Nor will Neanderthal theologians be the only ones excluded. I think of a young parishioner I visited in the hospital, where she is recovering from a hysterectomy. She is a devoted Christian. Having never been married, she has remained chaste over the years. She still hopes for marriage, but she has lost the long-cherished hope of bearing children. Loss is a common experience, but she could bear this one more easily were leaders of her church not making statements that imply that chastity is not the norm. “Every human being has a God-given right to sexual love and intimacy,” George Regas revealed in a widely circulated sermon. Regas meant to “affirm” the homosexual's right to unions blessed by the Church.

But what does this say to the women and men who sought to live chastely in obedience to God's will? It says they are fools. It says the young woman's loss cannot be considered part of her cross, borne with some joy for the sake of her Lord. It says that her childlessness is the unfortunate result of her “elementary school literalism.” If only she had learned historical-critical methods of Bible scholarship, it might have turned out differently. She might have sought an anonymous liaison, or numerous encounters, exercising her God-given rights to sexual intimacy. She might have emulated the woman priest who was artificially inseminated with the sperm from several friends, and who perhaps afterwards blessed herself in the name of Christ.

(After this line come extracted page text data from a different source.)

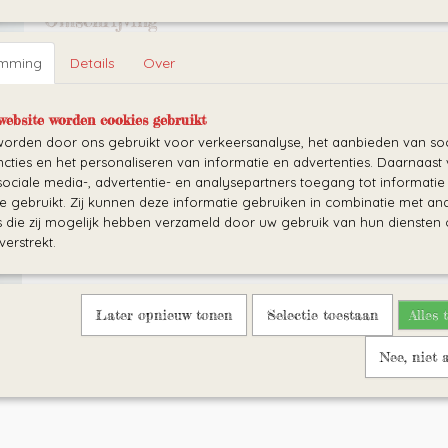
Omschrijving
De gehaakte alpaca met bijtring is ideaal als uw kindje tandjes kr
de ring bijten bij het doorkomen van tandjes. Doorkomende tand
emming
Details
Over
voor kleintjes. Een bijtring kan verlichting bieden door de druk 
verlichten bij het bijten. De ring is gemaakt van beukenhout. D
website worden cookies gebruikt
rammel waardoor het ook een leuk speeltje is. Erg leuk om te 
orden door ons gebruikt voor verkeersanalyse, het aanbieden van soc
De alpaca is gehaakt met Catania katoen en bevat een rammel 
cties en het personaliseren van informatie en advertenties. Daarnaast
veiligheidsoogjes. Het kan met de hand of op 30 graden word
ociale media-, advertentie- en analysepartners toegang tot informati
te gebruikt. Zij kunnen deze informatie gebruiken in combinatie met an
Er is keuze tussen wit en grijsbruin.
die zij mogelijk hebben verzameld door uw gebruik van hun diensten o
verstrekt.
Later opnieuw tonen
Selectie toestaan
Alles 
Nee, niet 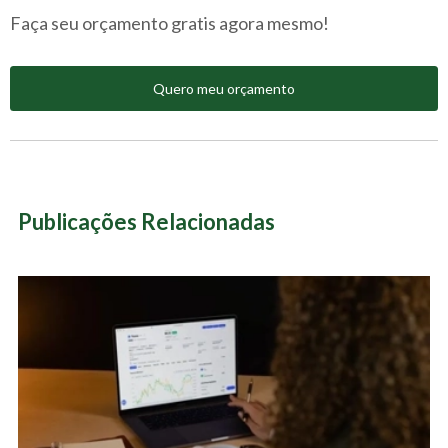
Faça seu orçamento gratis agora mesmo!
Quero meu orçamento
Publicações Relacionadas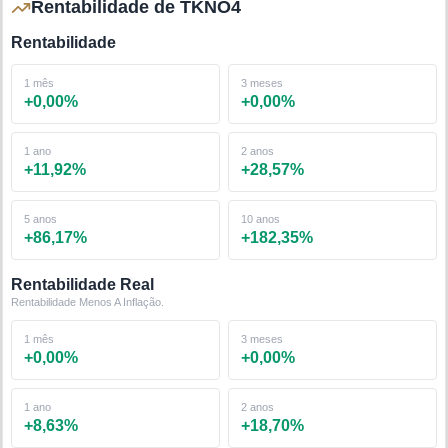
Rentabilidade de TKNO4
Rentabilidade
1 mês
3 meses
+
0,00
%
+
0,00
%
1 ano
2 anos
+
11,92
%
+
28,57
%
5 anos
10 anos
+
86,17
%
+
182,35
%
Rentabilidade Real
Rentabilidade Menos A Inflação.
1 mês
3 meses
+
0,00
%
+
0,00
%
1 ano
2 anos
+
8,63
%
+
18,70
%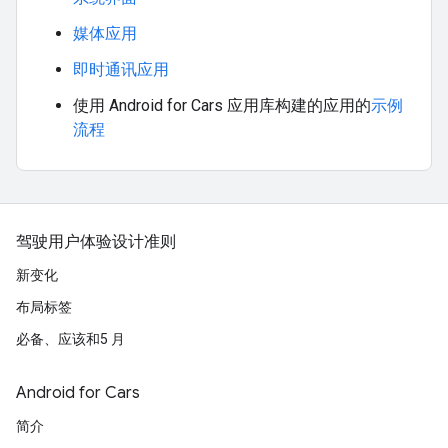
媒体应用
即时通讯应用
使用 Android for Cars 应用库构建的应用的
示例
流程
驾驶用户体验设计准则
新变化
布局标签
必备、应该和5 月
Android for Cars
简介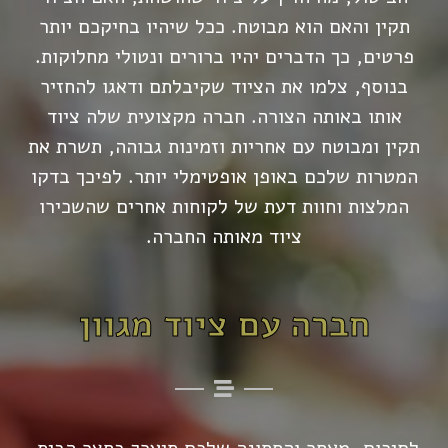
תקין והאם הוא מבוטח. ככל שיהיו בחיקכם יותר
פרטים, כך הדברים יהיו ברורים ונטולי מחלוקות.
בנוסף, צלמו את הציוד שקיבלתם ודאגו להחזיר
אותו באותה הצורה. חברה מקצועית שלה ציוד
תקין ומבוטח עם אחריות וזמינות גבוהה, תשרת את
המטרות שלכם באופן אופטימלי יותר. לפיכך בדקו
המלצות וחוות דעת של לקוחות אחרים שהשכירו
ציוד מאותה החברה.
חברה עם ציוד מגוון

When we all learn to selectively set aside Scripture and tradition in favor of listening to the revelation of our own Nice hearts, things will indeed be different.

When this happens, it will he a New Church. Some things will have to go, of course. As Lenin observed, you can't make an omelette without breaking eggs. Being a New Church, there will be no point in repeating weekly the Nicene Creed, affirming that we believe “in one, holy, catholic, and apostolic Church” when we believe in no such thing. (The Church instructed by the Apostles is hardly the same church that presumes to give correction to the Apostles.) Maybe we will have “The Nice Creed” in its place, with affirmations of Inclusiveness and Compassion and opposition to military solutions in the Middle East. Maybe we will simply take the editorial page of the New York Times, reciting it liturgically and ending it with an “Amen.”

But perhaps the most important change will be the loss of our ability, as a church, to offer a significant alternative to the values and the viewpoints available in the world. When the Not Nice hearts and minds, informed by revelation and tradition and history, have departed, who will uphold a vision that transcends the liberalisms and ideologies of the contemporary world? It seems unlikely that the Church of Nice People will have much to offer but bromides phrased in quaintly religious-sounding language. Maybe the only Episcopalians left will be those who like the idea of living as though they had no religion at all. They will be Nice. Or, in Eliot's phrase, they will be “a decent, godless people.”

Kenneth E. Hunter is a priest at Saint James Episcopal Church in Newport Beach, CA.